Ensuite c'est la route infinie dans des paysages immenses, parfois c'est des dunes de sable clair d'une dizaine de mètres de hauteur qui barrent la route et qu'il faut contourner, d'autres fois c'est un oued invisible qui a arraché le bitume. Le soir on quitte la route, on s'écarte de quelques Km pour passer la nuit. On est loin de tout, plus un bruit, pas une lumière, et on dort à la belle étoile, sauf un qui a peur des bêtes et qui dort dans la voiture. L'air est si pur que sous la lune on y voit presque comme en plein jour. Un soir en s'éloignant de la route on croise dans un désert de cailloux une piste d'un mètre de large et de 30 à 40 cm de profond creusée par les pieds des millions d'hommes et de chameaux qui ont dû la suivre depuis des siècles. C'est un pays où, la nuit sous les étoiles, on ne pense pas et on ne rêve pas les mêmes choses qu'ailleurs, et pour peu que le vent se mette de la partie on a très vite l'impression de ne plus être seuls.
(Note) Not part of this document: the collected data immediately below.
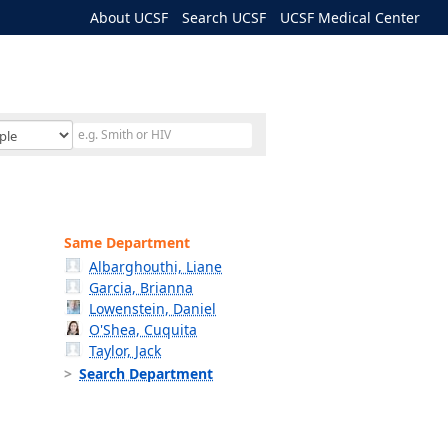
About UCSF
Search UCSF
UCSF Medical Center
Same Department
Albarghouthi, Liane
Garcia, Brianna
Lowenstein, Daniel
O'Shea, Cuquita
Taylor, Jack
Search Department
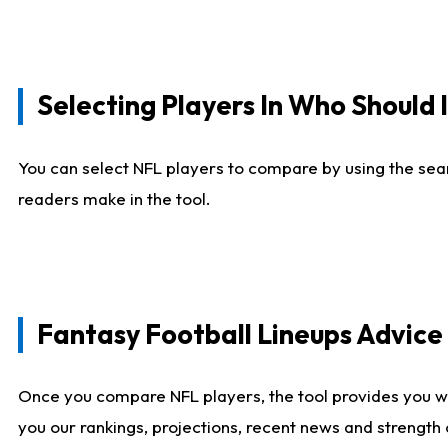
Selecting Players In Who Should 
You can select NFL players to compare by using the sear
readers make in the tool.
Fantasy Football Lineups Advic
Once you compare NFL players, the tool provides you w
you our rankings, projections, recent news and strength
Vaut mieux, dans ces endroits là, ne pas avoir de monstres dans la tête, parce que les ombres des pierres et des rochers tout autour et les sifflements aigus du vent ont tendance à faire apparaitre les Djinns et les Djennouns. Faut pas se retourner brusquement si on veut pas avoir de surprises.

Un matin, après avoir passé la nuit dans un paysage de l'ouest Américain, la voiture cogne dans un trou et cale. Sous le choc le radiateur se met à fuir. On va passer quelques jours ici, çà c'est sûr. On est vendredi, on démonte le radiateur et on part à pieds jusqu'à la route à deux Km, pour aller le faire ressouder à El Goléa, 100 Km. On part à deux, le troisième reste au camp. La première voiture qui arrive s’arrête, c'est une 504 break, mais ils sont déjà neuf à bord, il n'y a plus de place, alors ils nous proposent de l'eau, des dattes et du pain. Le second c'est un énorme camion américain, un Kenworth, avec un énorme chauffeur qui nous emmène. Deux heures après on est en ville, sauf que c'est vendredi jour de prière, personne ne travaille, alors retour au camp. Le lendemain c'est moi qui reste sur place et je profite de la journée pour escalader cette colline qui ressemble à un entonnoir posé à l'envers, comme dans les westerns, il ne manque que les grands cactus mexicain. Le soir même tout est réparé et le lendemain on repart.